FIG. 4 is a flow chart of a control method for a satellite communication-based drone provided by Embodiment 3 of the present invention. As shown in Figure 4, the method includes the following steps:

Step 301, the UAV sends a take-off request message to the management and control center through the satellite communication link, if the UAV receives the take-off instruction sent by the management and control center through the satellite communication link according to the identification and take-off position information, then perform step 302, if Step 306 is performed when the UAV receives the second takeover instruction sent by the management and control center according to the identification and take-off position information through the satellite communication link.

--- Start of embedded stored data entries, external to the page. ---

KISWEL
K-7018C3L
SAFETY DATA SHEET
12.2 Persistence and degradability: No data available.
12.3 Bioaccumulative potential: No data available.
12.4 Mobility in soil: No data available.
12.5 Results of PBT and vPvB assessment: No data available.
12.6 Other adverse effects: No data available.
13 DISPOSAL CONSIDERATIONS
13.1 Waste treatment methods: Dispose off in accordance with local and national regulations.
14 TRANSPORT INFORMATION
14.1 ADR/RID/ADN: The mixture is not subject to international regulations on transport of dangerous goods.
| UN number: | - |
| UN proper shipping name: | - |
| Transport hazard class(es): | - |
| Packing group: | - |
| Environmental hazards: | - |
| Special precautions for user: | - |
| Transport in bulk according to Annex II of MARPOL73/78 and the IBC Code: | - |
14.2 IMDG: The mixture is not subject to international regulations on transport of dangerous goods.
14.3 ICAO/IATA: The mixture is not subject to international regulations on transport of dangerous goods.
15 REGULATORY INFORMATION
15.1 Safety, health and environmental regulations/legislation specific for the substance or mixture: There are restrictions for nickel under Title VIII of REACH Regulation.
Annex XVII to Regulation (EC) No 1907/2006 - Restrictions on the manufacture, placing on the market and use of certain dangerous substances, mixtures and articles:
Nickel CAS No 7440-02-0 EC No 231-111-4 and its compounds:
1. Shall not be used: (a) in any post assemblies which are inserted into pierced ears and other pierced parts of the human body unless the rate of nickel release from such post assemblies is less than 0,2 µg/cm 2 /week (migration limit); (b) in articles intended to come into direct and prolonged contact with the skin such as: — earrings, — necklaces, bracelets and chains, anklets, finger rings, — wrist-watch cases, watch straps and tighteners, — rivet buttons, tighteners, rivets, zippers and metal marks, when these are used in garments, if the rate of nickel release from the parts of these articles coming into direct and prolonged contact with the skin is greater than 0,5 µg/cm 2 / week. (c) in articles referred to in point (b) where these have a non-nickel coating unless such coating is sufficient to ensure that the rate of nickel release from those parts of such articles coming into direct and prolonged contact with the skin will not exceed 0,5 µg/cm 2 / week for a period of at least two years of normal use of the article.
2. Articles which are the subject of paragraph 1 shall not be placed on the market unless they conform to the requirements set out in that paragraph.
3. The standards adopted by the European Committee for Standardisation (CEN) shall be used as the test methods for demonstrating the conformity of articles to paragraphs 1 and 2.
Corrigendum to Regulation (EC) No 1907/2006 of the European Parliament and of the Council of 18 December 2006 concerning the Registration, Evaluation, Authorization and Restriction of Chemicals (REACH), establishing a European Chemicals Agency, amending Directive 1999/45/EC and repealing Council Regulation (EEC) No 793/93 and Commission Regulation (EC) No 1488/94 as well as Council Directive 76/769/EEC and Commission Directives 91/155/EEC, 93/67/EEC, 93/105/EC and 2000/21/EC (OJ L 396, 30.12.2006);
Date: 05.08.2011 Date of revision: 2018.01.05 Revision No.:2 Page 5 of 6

Wherein, the take-off request message includes the identity and take-off location information of the drone.

In this embodiment, when the management and control center verifies that the identity of the UAV is legal according to the identity identification, and the take-off position is outside the preset forbidden area, it is determined that the UAV meets the conditions for take-off, and then the management and control center passes through the satellite communication link. The road sends take-off instructions to the drone, allowing the drone to fly according to the instructions of the remote control. When the control center verifies that the identity of the UAV is illegal according to the identity identification, and/or, when the take-off position is located in the preset forbidden area, it is determined that the UAV does not meet the take-off conditions, and the UAV is sent to the UAV through a satellite communication link. A second takeover command is sent, so that the UAV is controlled by the control center.

Step 302, the UAV establishes a communication connection with the remote controller according to the take-off command, and accepts the control of the remote controller.

In this embodiment, when the UAV receives the take-off instruction sent by the control center, it establishes a communication connection with the remote controller, receives the control instruction sent by the remote controller, and performs flight according to the control instruction.

Step 303, the UAV sends flight data to the control center through the satellite communication link.

Wherein, the flight data includes the positioning information of the UAV during the flight.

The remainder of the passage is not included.